However, he still needs constant care. "We changed his diet to control his seizures, he doesn't have a normal diet," Kevin says. "We can't even give him ice cream."

Most upsetting to his family -- Jay J's abuser has a past.

"Jay J's father had abused another son, when that son was six months old -- broken arm," Kevin explains. "And it had happened four years before Jay J, and the current look back is three years."

That means that Jeremy Bolvin's past could not be factored into his prosecution or sentencing for Jay J's beating.

Bolvin only got four years behind bars, and will be out in two years. Jay J's father will be in his mid-20's when he is released from prison.

Kevin fears that "he's going to be near children -- and the children of New York State deserve to be protected from people like this."

Jay J's law would change how repeat abusers can be prosecuted and sentenced.

Prosecutors would be able to look back ten years into a repeat child abuser's past, which could increase the punishment.

A second time child abuser would receive up to seven years in prison. A third time child abuser, or someone who committed extreme harm like Jeremy Bolvin, would receive up to 25 years behind bars.

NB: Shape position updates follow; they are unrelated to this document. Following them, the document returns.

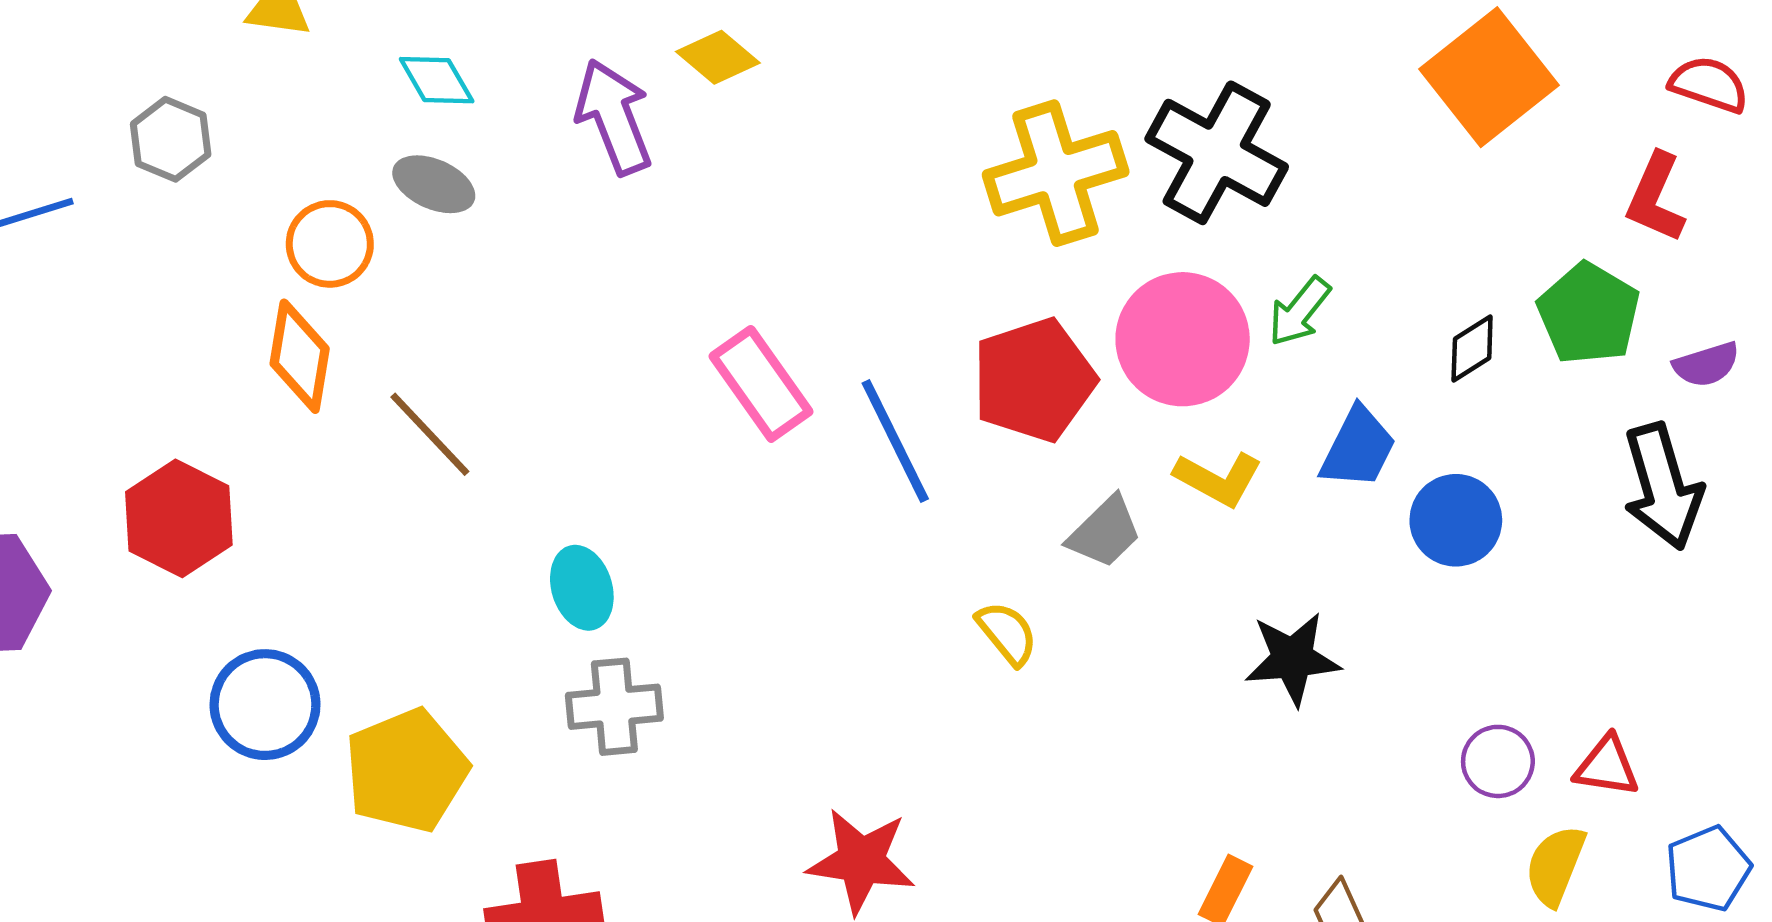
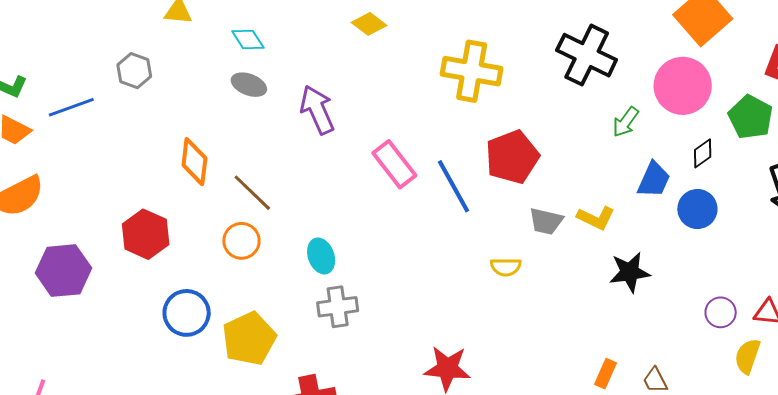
purple arrow: (614, 117) -> (317, 110), moved
yellow cross: (1056, 173) -> (472, 71), moved, turned 30
orange circle: (330, 244) -> (241, 241), moved
pink circle: (1183, 339) -> (683, 86), moved
black diamond: (1472, 348) -> (703, 153), moved
yellow L-shape: (1218, 479) -> (596, 218), moved
gray trapezoid: (1105, 532) -> (546, 221), turned 60
yellow semicircle: (1007, 633) -> (506, 267), turned 132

Senator Tim Kennedy, who told his colleagues "we will create justice for Jay J and send a message that we cannot wait any longer", sponsored Jay J's law.

The bill law passed unanimously in the State Senate, but now heads to the State Assembly -- which is where the legislation stalled next year.

Jay J's family, Senator Kennedy and other local legislators are spearheading efforts for the Assembly to pass the bill.